Departing from Straightline Obstetrics and Timelines

Data Collection on Plateaus and Cervical Reversal/Recoil in Labour
Betty-Anne Daviss and Ken Johnson

Background

The attempt to define and predict the “normal” and “abnormal” in labour came into fashion in the 1950s, when Dr. Emanuel Friedman, of Columbia University, published a study that mapped how long 500 Caucasian women at his centre took to dilate during labour. He plotted dilation by the hour on a table that suggested how quickly the birthing persons in his sample progressed(Friedman 1955 and 1956). What became known as the “Friedman curve” was based on very interventive obstetrics, including a 55% forceps rate and 13.8% induction and augmentation rate in the study.

Widely adopted for use in obstetrics worldwide, the Friedman curve became adopted for use as a means by which medical intervention could be prescribed to limit the length of labour, even though it's restrictive concepts of "normal" did not necessarily equate with adverse outcomes when not followed. Today if birthing persons do not conform to these strict guidelines of progress, sometimes slightly adjusted, they are augmented or are subjected to forceps or cesareans. A parallel might be drawn that Friedman had created, like Einstein, an invention that had unwittingly lead to a metaphorical time bomb in obstetrics. His analysis “for purposes of mathematical simplification” became a tool that was used to restrict labour rather than merely enhance an understanding of it.

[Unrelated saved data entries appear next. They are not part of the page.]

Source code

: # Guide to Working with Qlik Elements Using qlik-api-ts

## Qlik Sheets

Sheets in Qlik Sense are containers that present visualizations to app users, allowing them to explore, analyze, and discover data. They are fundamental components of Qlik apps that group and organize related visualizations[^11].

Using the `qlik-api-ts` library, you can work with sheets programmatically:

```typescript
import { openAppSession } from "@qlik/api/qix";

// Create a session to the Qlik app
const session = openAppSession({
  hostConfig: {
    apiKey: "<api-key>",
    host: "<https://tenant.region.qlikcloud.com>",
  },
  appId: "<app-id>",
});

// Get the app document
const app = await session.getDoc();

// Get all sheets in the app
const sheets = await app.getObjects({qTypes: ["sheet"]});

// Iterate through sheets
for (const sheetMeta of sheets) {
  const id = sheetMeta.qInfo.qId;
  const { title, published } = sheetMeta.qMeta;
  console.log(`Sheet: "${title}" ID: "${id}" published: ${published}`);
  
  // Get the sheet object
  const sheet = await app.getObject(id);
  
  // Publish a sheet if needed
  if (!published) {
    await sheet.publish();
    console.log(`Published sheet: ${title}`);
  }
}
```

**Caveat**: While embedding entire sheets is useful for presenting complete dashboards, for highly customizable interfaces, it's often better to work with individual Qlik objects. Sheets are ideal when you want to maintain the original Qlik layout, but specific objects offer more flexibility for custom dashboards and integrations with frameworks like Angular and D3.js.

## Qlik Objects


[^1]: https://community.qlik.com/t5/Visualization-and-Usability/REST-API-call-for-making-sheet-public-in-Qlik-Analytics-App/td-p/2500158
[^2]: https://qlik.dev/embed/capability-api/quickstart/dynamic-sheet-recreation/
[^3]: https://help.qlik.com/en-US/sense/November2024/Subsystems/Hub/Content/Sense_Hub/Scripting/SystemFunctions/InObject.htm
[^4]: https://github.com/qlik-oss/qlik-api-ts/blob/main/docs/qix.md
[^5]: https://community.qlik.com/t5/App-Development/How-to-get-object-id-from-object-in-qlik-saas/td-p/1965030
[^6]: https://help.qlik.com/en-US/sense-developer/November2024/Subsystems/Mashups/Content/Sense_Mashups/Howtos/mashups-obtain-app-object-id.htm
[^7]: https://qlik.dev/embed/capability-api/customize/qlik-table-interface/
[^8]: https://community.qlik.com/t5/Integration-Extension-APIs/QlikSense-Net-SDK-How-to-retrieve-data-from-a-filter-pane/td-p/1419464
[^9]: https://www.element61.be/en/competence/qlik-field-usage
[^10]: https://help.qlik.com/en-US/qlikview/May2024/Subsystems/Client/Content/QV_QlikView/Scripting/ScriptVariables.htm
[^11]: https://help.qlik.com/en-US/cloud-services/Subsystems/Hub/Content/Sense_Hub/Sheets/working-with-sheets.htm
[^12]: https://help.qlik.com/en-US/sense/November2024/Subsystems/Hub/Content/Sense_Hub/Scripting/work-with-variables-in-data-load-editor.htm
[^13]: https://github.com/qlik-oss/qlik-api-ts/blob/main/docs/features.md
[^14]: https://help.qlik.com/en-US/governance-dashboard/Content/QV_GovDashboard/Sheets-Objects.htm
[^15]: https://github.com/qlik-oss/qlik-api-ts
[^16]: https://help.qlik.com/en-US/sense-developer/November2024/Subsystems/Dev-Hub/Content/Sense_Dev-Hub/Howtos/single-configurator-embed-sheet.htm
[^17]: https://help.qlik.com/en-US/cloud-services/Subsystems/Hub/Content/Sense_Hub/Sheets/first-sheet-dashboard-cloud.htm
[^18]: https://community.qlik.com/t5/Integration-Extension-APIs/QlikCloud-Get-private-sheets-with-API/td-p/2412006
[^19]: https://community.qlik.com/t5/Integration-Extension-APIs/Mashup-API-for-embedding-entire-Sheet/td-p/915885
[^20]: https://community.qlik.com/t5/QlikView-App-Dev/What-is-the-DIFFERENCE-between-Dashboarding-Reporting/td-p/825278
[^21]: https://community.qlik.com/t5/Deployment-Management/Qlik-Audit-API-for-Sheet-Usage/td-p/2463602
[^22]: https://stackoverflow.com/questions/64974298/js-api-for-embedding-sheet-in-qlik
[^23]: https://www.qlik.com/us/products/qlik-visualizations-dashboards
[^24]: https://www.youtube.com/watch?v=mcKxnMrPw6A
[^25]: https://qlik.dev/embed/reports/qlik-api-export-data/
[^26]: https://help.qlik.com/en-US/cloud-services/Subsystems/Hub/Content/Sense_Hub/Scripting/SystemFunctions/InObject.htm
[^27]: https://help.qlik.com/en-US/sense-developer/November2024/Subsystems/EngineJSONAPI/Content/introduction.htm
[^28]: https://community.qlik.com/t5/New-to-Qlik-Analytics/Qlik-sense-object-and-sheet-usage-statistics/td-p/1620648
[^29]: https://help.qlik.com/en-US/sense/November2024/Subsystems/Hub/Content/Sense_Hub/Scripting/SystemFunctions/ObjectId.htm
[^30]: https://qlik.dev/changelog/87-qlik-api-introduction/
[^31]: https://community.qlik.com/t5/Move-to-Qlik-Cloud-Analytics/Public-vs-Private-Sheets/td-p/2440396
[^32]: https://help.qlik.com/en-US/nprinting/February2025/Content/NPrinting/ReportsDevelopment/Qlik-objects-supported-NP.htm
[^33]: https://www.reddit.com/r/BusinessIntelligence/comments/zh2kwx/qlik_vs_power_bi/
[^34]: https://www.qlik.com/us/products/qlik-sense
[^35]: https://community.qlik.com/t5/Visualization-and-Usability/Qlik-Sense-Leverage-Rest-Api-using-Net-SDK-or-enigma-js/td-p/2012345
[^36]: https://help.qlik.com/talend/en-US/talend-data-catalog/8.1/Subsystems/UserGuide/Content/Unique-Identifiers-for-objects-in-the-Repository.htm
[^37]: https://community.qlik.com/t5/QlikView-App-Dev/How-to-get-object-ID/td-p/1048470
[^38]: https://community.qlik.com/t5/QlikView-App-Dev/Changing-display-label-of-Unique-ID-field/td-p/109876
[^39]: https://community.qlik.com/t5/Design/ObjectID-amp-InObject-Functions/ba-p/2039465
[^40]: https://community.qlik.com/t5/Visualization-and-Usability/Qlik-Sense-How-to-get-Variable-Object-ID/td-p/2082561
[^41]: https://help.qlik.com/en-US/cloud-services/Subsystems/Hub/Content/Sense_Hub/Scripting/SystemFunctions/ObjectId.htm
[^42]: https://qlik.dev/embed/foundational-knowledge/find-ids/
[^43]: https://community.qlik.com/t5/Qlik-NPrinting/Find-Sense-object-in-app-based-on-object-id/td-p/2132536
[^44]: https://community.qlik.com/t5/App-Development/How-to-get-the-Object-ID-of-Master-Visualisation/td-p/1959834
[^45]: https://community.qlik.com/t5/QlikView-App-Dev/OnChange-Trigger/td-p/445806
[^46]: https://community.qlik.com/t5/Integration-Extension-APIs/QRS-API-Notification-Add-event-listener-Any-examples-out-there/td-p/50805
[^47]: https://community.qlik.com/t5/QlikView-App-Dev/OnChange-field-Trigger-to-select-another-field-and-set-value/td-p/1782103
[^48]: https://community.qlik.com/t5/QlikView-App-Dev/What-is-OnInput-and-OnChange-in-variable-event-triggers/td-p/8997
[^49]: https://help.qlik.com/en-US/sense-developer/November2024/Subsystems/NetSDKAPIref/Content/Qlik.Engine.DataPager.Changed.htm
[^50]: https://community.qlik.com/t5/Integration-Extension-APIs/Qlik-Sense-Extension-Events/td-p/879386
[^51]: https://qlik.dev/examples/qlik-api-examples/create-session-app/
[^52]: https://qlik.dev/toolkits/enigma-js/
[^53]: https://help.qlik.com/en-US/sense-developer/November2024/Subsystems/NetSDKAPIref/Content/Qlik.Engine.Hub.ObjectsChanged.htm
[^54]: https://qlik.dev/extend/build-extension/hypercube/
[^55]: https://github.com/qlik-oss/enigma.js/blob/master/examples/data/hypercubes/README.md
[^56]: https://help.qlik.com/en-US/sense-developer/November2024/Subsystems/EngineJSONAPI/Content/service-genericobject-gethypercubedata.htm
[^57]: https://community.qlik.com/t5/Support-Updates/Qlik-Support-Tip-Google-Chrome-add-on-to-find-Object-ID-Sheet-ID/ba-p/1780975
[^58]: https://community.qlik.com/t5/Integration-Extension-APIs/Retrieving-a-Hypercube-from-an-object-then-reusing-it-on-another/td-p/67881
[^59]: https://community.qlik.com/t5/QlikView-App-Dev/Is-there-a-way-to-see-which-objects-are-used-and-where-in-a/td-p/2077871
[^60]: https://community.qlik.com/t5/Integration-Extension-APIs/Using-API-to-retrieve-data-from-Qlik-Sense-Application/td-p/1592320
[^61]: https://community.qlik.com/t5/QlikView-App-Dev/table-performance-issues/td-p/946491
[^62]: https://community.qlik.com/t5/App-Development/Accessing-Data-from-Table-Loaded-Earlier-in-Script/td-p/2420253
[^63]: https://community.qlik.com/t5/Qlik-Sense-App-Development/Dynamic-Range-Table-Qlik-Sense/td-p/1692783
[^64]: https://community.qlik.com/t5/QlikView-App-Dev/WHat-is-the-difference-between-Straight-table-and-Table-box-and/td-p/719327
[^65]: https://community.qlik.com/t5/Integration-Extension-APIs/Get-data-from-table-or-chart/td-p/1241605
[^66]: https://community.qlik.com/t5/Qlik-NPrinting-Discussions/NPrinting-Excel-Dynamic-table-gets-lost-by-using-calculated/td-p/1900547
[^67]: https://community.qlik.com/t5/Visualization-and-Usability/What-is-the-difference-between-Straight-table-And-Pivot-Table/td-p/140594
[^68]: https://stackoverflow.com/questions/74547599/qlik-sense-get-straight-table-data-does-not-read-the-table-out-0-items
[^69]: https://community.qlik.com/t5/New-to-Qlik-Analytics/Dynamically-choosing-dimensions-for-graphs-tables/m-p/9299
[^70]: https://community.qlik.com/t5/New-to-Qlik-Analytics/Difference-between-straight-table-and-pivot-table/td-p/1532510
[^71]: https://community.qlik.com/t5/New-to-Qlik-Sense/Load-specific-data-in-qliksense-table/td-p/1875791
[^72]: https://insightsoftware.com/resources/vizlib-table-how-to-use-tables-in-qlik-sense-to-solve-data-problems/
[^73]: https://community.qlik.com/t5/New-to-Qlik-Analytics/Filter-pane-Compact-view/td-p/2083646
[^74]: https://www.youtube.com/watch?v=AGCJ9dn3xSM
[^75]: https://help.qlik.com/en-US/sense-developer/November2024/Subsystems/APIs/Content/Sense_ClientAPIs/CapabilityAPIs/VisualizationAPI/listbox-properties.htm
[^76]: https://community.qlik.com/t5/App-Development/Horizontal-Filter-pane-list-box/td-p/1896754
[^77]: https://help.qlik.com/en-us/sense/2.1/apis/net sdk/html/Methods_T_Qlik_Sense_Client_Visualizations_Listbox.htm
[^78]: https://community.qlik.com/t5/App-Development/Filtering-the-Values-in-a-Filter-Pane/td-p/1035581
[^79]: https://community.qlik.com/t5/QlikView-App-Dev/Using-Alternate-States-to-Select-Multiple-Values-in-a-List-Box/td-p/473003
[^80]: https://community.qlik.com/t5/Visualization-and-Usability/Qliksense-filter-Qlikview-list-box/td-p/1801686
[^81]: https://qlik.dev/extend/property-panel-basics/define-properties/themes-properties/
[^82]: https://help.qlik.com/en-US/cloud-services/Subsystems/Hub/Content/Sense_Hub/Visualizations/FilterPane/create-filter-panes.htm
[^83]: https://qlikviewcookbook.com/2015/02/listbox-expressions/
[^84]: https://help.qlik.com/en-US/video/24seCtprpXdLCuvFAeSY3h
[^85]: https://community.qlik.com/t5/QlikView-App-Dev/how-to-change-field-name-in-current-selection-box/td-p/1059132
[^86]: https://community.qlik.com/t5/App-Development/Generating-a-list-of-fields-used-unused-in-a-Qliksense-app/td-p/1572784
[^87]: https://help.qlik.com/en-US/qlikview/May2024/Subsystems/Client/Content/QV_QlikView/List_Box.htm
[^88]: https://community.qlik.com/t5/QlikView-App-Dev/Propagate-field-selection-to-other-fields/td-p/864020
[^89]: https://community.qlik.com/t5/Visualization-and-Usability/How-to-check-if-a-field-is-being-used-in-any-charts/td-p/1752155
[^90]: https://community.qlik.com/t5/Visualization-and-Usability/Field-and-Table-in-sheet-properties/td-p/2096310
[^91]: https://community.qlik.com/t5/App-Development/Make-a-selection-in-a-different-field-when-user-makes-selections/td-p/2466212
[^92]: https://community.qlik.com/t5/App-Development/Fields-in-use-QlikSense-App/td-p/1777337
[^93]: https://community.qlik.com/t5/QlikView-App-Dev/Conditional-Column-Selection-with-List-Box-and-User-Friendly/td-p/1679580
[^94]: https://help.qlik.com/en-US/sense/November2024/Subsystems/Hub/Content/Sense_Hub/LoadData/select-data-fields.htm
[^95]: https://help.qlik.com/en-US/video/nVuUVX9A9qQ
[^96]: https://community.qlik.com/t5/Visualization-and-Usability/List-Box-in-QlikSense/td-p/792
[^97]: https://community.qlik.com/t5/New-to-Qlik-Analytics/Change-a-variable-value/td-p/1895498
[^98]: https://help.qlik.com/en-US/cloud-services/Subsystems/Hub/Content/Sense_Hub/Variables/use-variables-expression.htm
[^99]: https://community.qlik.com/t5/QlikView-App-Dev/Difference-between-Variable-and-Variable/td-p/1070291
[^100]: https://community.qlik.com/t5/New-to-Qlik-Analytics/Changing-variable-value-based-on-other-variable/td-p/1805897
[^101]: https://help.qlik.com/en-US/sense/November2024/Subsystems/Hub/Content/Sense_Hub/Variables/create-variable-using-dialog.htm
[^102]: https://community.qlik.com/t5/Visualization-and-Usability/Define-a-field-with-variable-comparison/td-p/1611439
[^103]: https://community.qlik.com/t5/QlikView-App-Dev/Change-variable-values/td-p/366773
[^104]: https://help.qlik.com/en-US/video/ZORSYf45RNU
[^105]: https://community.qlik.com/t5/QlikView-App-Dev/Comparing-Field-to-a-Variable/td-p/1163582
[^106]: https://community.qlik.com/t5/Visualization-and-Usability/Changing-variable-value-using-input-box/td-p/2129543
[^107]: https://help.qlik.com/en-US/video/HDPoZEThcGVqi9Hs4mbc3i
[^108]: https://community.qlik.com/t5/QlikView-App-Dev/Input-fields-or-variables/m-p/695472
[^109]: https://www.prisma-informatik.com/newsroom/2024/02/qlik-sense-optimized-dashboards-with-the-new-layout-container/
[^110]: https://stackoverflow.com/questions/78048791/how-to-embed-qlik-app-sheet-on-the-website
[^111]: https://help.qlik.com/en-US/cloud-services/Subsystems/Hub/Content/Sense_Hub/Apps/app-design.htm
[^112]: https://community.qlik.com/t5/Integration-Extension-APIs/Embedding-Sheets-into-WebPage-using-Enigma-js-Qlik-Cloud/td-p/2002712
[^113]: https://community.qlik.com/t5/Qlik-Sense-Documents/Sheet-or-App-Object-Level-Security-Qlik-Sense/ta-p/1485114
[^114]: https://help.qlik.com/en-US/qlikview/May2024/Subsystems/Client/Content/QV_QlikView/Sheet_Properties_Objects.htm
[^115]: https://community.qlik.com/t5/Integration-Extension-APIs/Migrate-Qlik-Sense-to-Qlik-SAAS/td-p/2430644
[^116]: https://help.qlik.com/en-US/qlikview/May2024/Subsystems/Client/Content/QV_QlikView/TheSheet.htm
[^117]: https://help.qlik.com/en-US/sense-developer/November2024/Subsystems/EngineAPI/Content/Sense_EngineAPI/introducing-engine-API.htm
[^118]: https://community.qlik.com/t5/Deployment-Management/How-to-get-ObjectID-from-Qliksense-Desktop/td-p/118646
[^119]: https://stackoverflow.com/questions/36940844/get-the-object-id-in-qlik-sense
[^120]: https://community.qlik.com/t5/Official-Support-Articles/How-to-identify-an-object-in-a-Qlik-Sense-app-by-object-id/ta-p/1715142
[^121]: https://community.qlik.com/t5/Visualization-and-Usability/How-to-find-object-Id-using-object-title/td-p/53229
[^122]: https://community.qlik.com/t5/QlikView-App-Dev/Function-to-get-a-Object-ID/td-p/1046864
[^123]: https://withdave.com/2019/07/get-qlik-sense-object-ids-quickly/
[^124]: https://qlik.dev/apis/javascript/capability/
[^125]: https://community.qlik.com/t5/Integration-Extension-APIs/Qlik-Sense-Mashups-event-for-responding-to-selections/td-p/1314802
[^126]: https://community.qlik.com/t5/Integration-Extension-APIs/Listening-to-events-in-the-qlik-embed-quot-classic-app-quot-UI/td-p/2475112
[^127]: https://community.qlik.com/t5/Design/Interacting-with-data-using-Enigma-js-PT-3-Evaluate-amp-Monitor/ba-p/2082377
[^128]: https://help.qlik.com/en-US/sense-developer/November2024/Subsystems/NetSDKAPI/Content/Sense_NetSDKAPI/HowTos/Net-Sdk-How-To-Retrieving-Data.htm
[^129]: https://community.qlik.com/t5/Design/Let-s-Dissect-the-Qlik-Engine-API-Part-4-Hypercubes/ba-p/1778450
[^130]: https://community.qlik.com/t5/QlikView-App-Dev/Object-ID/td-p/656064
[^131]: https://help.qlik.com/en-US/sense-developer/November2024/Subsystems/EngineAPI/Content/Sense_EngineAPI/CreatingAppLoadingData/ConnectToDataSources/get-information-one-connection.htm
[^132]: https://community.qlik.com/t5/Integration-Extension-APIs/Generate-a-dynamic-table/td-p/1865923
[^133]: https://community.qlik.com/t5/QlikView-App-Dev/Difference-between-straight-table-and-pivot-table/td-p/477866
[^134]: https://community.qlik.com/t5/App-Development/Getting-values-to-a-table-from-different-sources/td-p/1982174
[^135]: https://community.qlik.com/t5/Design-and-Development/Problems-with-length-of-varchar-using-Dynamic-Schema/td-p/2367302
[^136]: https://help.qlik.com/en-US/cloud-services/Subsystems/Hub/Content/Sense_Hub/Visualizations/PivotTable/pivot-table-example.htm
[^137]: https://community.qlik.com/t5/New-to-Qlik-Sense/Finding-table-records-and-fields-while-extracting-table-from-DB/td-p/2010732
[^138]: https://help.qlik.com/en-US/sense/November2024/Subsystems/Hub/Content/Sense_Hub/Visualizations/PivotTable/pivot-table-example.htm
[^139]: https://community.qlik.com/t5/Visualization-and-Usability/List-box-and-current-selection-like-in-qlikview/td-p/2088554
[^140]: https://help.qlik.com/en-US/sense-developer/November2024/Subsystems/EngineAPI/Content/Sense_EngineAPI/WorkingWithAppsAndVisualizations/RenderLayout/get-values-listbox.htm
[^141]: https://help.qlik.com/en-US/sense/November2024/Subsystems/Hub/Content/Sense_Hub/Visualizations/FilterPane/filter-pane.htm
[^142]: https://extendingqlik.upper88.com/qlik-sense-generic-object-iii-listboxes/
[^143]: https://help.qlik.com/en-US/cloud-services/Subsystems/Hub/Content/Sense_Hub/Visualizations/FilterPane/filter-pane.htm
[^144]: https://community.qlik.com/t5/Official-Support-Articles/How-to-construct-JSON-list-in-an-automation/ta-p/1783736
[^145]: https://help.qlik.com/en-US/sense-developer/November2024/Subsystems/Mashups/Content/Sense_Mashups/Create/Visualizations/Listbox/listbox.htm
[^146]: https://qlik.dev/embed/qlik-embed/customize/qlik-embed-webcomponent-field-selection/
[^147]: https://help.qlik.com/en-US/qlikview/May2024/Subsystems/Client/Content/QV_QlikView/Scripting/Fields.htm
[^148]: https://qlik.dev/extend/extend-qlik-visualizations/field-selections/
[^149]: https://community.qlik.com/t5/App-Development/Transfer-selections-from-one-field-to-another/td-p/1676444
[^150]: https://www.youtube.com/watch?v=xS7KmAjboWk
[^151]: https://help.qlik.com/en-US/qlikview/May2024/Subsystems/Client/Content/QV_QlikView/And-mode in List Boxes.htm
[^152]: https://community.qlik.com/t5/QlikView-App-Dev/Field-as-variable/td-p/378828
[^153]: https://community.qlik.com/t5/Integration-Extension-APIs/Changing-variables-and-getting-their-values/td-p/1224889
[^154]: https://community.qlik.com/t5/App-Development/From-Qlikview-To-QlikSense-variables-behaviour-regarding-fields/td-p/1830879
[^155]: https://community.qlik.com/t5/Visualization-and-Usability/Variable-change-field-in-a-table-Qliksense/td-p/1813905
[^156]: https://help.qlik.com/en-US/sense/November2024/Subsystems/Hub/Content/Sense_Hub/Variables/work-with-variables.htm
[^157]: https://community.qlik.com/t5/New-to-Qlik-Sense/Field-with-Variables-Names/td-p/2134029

Practising for over a decade in Latin America and rural Alabama 1975-1982, initially with minimal standard obstetric or midwifery training, Betty-Anne was at first unaware of Friedman’s work. When she discovered it, she could see that the Friedman curve did not very accurately describe how labours progress in the births she had been attending in Latin America, Alabama, or Canada. She had training from traditional midwives and women whose major rules were to follow what their body told them--that is, trust what was actually happening to them. She recognized that labour occurs in fits and starts, and that trying to describe it in straight lines as Friedman had done did not reflect the reality of the populations with which she worked in home birth settings. Worse, she observed that his work was limiting practitioners' perceptions of “how long” they would permit birthing persons to labour. And it did not appear that what she called “the straight-line obstetric theory” took into account emotional issues or issues such as posterior babies who need more time to turn.